A GOP lawmaker in Alabama said he’s “not concerned” about the current spike in cases of the coronavirus in the state.
“In fact, quite honestly, I want to see more people, because we start reaching an immunity as more people have it and get through it,” Alabama state Sen. Del Marsh told reporters Thursday.
“I don’t want any deaths — as few as possible,” he continued. “So those people who are susceptible to the disease, especially those with preexisting conditions, elderly population, those folks, we need to do all we can to protect them. But I’m not concerned. I want to make sure that everybody can receive care. And right now we have, to my knowledge as of today, we still have ample beds.”
Check out Marsh’s comments here:
Sen. Del Marsh says he is not concerned about reaching more than 2,000 cases in one day.
Marsh says he wants to see more people with COVID-19 because "we start reaching an immunity as more people have it and get through it." pic.twitter.com/JH43IJCdUw
— Lydia Nusbaum (@LydiaNusbaum) July 9, 2020
In his comments, Marsh ― who sits on the state’s coronavirus task force ― appeared to be referring to the idea of herd immunity, which contends that a virus will not spread as easily once a certain high percentage of the population has contracted it or been vaccinated, and therefore developed the necessary antibodies.
The controversial approach has been contested by scientists and public health experts: Herd immunity could still be a long way off from happening, if it does at all with this virus, even with a vaccine.
Marsh’s comments drew scorn on Twitter:
It’s probably much easier to be “not concerned” when you don’t actually understand science.
Those of us with advanced degrees in science are actually pretty concerned. #stayinyourlane #alpolitics #aldems #al01 https://t.co/ELqy4FzFbR
— Kiani for Congress (@KianiGardner) July 10, 2020
Umm @SenatorDelMarsh are you aware that dying from COVID isn’t the only metric? That it is chronic and can affect your health the rest of your life? Additionally Spain discovered thru study that herd immunity isn’t an option without a vaccine. Antibodies don’t stick around.
— HRCSuperVol1 (@hrcsupervol01) July 10, 2020
Welp, this is disturbing as hell, but it's been that kind of day. https://t.co/m7QUm7DB7R
— Joseph Goodman (@JoeGoodmanJr) July 9, 2020
— Alabama Democrats (@aldemocrats) July 10, 2020
We don’t even know if herd immunity response happens with this disease, it’s novel.
I honestly am so weary of these people talking about life and death as if it means nothing.
— christina louisa 🥂🍑 Χριστίνα (@WatersOfMarch11) July 10, 2020
Why America can't solve its coronavirus problem, exhibit 7500 https://t.co/k3R1NCkT5G
— Garance Franke-Ruta (@thegarance) July 10, 2020
Alabama on Wednesday recorded its highest-ever tally of new cases ― more than 1,800, according to the state’s Department of Public Health:
Alabama, we had our highest number of #COVID19 cases yesterday with over 1800 cases. We urge you to wash your hands, wear a face covering, practice social distancing, and stay home when possible. This graph is Tab 7 on our Dashboard: https://t.co/GTqQp3nNQU. pic.twitter.com/TWLoczonay
— Alabama Public Health (@ALPublicHealth) July 9, 2020
Dr.
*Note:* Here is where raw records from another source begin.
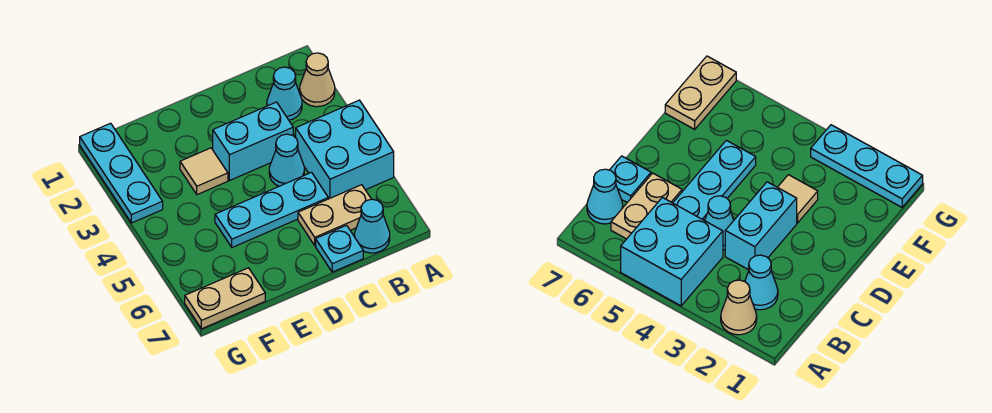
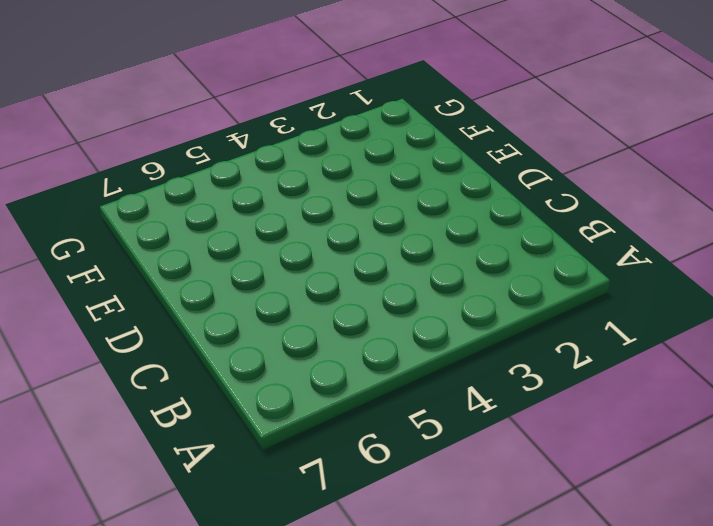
none -> tan 1x1 cone [300,53,335,107]
none -> cyan 2x2 brick [296,100,394,199]
none -> cyan 1x1 cone [267,67,302,120]

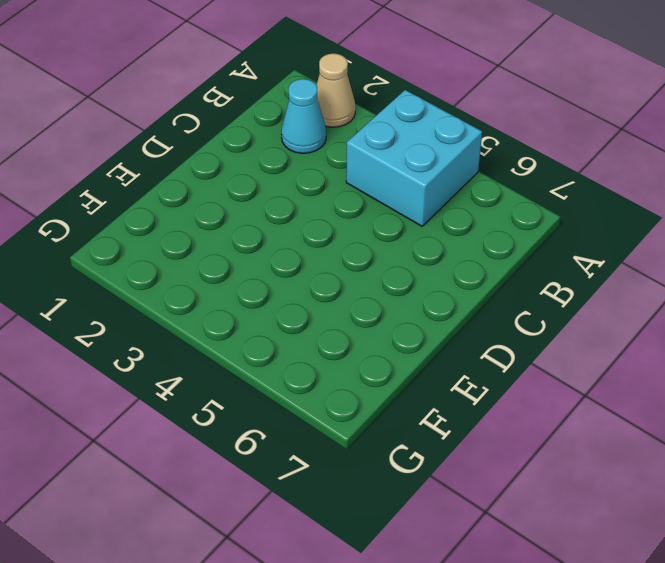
none -> tan 1x2 plate [298,185,371,246]
none -> cyan 1x1 cone [355,199,390,253]
none -> cyan 1x2 brick [213,102,293,181]

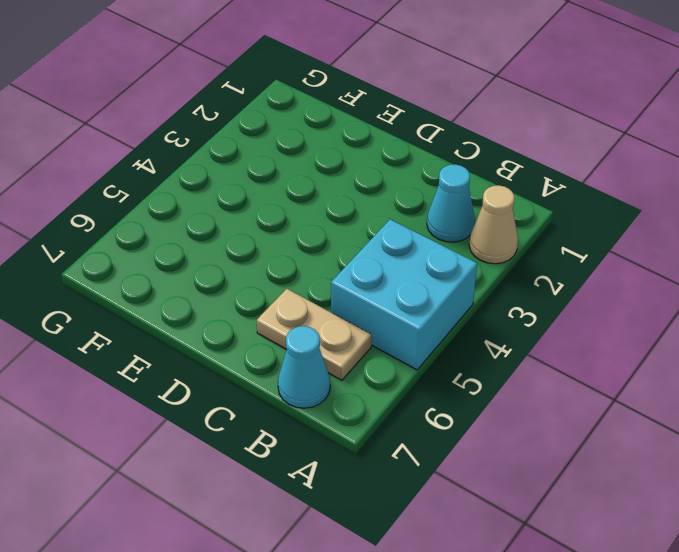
none -> cyan 1x2 brick [213,102,293,181]
none -> cyan 1x1 cone [269,134,304,186]
none -> cyan 1x3 plate [215,172,328,247]

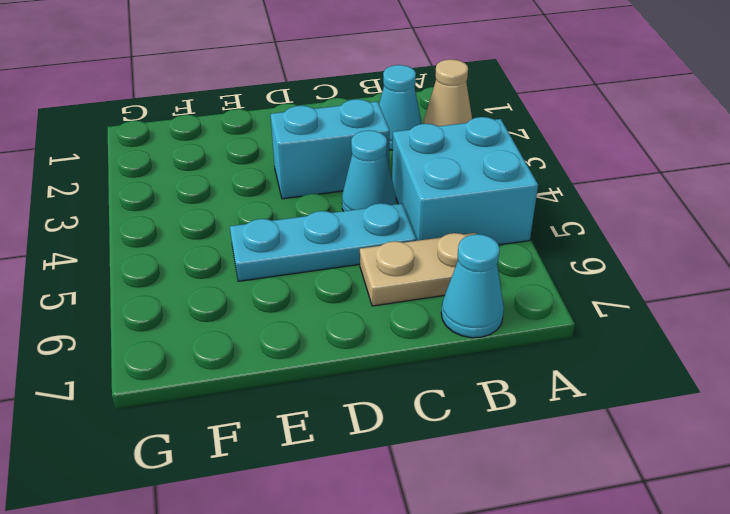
none -> cyan 1x1 plate [316,225,363,272]
none -> tan 1x1 tile [180,148,228,195]
none -> tan 1x2 plate [185,268,265,329]

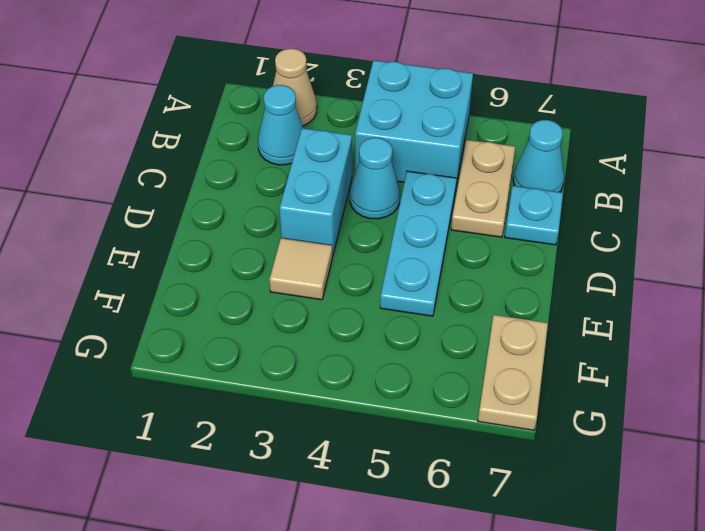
none -> cyan 1x3 plate [80,123,163,223]

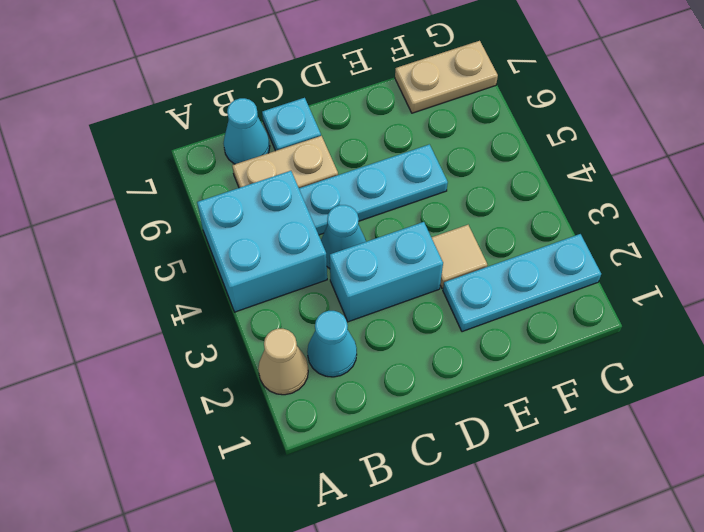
cyan 1x3 plate [443,234,601,332] -> cyan 1x3 plate turned to [80,123,163,223]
Don Williamson, the president of the Alabama Hospital Association, warned on Thursday that the state’s daily infection count will likely spiral in the coming weeks because “none of these numbers reflect the effect of the Fourth of July.”
“We are looking at an incubation period here of minimum days, up to two weeks, and usually there’s a lag of about a week from infection to being hospitalized — or a week to two weeks — and so we are probably not going to see the real impact on the health care system until next week and the week after,” Williamson told WBRC.
“There is major movement in the wrong direction, and really these movements have accelerated and that’s the most concerning part of this,” he added. “It’s the trajectory of the curve.”